E depois da pandemia? Estará o futuro jovem hipotecado?

14 Maio 2020

Por Tiago Manuel Rego

Presidente da FNAJ

E depois da pandemia? Estará o futuro jovem hipotecado?

Como vai mudar a nossa vida? Está o futuro dos jovens suspenso por melhores dias? Quais serão os impactos futuros desta crise? São questões para as quais as respostas se revelam incertas, tal como o futuro da juventude.

“Estamos de tanga”, “acabou o tempo das vacas gordas”, “bancarrota”, “crise mundial”, “austeridade”... A minha geração já ouviu tudo isto vezes de mais. Quando algo mau se inicia esperamos sempre que seja passageiro, todavia, a crise entranhou-se no período histórico em que esta geração - a mais bem preparada, bem formada e muito desenrascada -, luta por uma emancipação condigna. Depois da crise das dívidas soberanas em 2008, o futuro dos millennials voltará a tropeçar noutra crise, provocando um novo retrocesso no caminho desbravado até então com muito esforço, resiliência e criatividade.

É neste ciclo vicioso de instabilidade que a minha geração se tem habituado a (sobre)viver. As crises têm demonstrado que são sempre mais penosas para as jovens gerações que acabam por regressar demasiadas vezes à casa de partida.

Sabemos que, pela primeira vez, uma geração vai viver pior do que a anterior. Sabemos que não teremos um emprego para vida. Sabemos que poderemos não vir a ter uma reforma. Sabemos que estamos a perder o nosso planeta. Sabemos demasiadas coisas más para encararmos o futuro com um sorriso. Porém, reinventamo-nos constantemente e alimentamos a alma com causas humanitárias e soluções para um mundo viciado na crise.
_ _ _
### O que fazer:
a – Indique se cada afirmação está de acordo com o artigo sobre o futuro dos jovens, respondendo sim ou não e citando as palavras do artigo que o decidem: (i) o autor é presidente da FNAJ; (ii) a crise das dívidas soberanas ocorreu em 2010; (iii) o autor afirma que a sua geração terá um emprego para a vida.
b – Em que data foi publicado o artigo sobre o futuro dos jovens?
c – Por favor, retome o artigo sobre o futuro dos jovens a partir da última frase apresentada.
Os dados abaixo não são necessários.
_ _ _
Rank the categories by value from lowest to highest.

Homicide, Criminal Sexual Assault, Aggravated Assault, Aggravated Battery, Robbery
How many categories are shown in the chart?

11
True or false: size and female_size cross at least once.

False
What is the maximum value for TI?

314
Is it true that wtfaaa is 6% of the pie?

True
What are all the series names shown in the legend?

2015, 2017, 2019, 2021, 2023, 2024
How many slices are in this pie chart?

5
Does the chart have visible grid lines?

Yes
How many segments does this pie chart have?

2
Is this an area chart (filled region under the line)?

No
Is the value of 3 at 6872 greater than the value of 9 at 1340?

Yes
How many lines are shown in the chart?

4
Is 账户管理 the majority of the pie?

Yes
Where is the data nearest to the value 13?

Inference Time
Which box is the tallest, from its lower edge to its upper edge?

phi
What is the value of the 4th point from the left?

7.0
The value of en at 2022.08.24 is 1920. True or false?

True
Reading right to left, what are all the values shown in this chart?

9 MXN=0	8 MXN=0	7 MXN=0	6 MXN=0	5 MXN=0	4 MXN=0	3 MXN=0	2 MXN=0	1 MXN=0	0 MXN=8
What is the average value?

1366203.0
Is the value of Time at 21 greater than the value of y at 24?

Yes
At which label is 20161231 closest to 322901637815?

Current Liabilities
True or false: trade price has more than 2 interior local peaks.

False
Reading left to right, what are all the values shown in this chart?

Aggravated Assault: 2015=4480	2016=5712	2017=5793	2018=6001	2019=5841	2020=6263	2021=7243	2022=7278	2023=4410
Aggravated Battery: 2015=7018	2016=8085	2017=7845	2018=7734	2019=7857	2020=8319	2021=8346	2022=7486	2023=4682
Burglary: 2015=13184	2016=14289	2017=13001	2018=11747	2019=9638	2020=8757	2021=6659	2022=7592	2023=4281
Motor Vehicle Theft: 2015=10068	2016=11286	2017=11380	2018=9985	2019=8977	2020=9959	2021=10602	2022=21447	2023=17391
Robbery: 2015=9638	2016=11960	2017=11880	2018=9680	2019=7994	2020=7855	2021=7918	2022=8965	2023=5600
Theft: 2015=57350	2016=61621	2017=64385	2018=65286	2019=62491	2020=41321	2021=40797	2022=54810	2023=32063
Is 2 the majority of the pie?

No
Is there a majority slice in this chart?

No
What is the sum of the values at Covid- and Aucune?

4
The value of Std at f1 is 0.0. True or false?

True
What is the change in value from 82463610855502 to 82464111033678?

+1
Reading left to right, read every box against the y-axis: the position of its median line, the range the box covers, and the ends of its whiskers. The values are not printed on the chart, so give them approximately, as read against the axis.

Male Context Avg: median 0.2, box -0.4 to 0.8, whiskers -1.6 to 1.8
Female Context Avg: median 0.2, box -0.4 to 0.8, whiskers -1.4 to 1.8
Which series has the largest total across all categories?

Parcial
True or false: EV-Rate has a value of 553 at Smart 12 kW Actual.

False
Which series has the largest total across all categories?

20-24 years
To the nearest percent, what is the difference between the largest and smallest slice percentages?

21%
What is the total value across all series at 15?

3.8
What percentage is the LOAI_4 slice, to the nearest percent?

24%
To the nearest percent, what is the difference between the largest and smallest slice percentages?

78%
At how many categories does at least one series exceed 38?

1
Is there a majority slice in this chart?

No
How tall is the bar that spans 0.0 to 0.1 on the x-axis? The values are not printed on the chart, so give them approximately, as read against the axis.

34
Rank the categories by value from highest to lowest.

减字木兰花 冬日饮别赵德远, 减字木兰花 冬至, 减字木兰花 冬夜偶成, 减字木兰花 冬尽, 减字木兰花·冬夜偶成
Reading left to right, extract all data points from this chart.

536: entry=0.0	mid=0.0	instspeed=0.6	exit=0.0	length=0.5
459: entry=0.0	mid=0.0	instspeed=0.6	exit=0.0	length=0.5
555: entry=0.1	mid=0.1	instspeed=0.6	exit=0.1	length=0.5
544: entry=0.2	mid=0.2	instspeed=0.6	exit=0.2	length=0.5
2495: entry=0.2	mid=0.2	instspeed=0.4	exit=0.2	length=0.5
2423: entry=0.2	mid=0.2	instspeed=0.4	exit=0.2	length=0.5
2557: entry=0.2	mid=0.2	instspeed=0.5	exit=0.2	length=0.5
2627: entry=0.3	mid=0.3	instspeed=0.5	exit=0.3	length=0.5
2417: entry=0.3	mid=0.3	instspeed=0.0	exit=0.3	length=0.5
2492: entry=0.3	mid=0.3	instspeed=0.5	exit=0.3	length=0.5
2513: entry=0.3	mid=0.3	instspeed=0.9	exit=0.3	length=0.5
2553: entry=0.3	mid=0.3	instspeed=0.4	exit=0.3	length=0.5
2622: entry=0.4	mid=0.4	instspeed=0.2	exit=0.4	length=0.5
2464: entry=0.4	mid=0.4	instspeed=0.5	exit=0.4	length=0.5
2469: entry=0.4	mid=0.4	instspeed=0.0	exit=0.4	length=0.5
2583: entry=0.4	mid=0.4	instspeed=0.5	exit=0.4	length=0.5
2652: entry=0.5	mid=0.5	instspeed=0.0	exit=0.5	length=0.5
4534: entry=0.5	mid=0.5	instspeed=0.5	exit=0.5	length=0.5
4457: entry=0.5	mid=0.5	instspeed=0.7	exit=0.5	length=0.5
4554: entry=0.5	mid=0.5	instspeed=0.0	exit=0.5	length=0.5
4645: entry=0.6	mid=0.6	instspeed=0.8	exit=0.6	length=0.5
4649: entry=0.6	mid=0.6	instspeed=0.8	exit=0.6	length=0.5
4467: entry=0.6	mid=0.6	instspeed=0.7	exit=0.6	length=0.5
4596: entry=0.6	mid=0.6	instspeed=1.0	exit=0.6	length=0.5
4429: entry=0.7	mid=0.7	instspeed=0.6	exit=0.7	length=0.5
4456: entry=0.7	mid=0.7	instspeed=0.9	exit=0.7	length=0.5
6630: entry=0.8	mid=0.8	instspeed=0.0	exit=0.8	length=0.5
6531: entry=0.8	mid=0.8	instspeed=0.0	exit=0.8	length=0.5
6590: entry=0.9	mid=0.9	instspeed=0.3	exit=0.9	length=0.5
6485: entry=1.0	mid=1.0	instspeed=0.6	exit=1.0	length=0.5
_ _ _
### Respostas:
a –
(i) Sim: «Presidente da FNAJ».
(ii) Não: «Depois da crise das dívidas soberanas em 2008».
(iii) Não: «Sabemos que não teremos um emprego para vida.»

b – 14 Maio 2020.

c –
Apesar de todos estes percalços a minha geração enfrentará a hecatombe económica que se avizinha com garra e determinação, dispondo de um inigualável poder de inovação social. Mas o embate deve ser feito com proteções que o Estado deve criar àqueles que um dia serão os zeladores do mundo.

Num momento em que o nosso país já se foca no “depois da pandemia” e muitas são as medidas que surgem, é imperativo incluir a juventude nas prioridades da ação governativa. Apesar da imprevisibilidade temos algumas certezas, as necessidades dos jovens vão alterar-se por força das mudanças profundas que virão. Ainda desconhecemos muitas delas, mas já nos vamos apercebendo que estão longe de se restringirem à economia, passando por mudanças sociais, culturais e comportamentais nos nossos modos de vida.

O emprego e a habitação jovem serão as prioridades maiores. Com a crise pandémica a fechar empresas e a pôr a economia em standby, os despedimentos e a não renovação de contratos serão uma consequência, para a qual se exige um reforço da verba de programas de apoio, para a conquista de um trabalho digno e de uma habitação acessível, símbolos maiores da autonomia da juventude.

O empreendedorismo jovem na ciência, na cultura, no associativismo e no desporto deve ser ainda mais estimulado e apoiado pelo Estado Social, ativando a juventude para a resolução de problemas ao serviço do país, dando continuidade à digitalização, desmaterialização e reinvenção que ganhou novo folgo com a crise.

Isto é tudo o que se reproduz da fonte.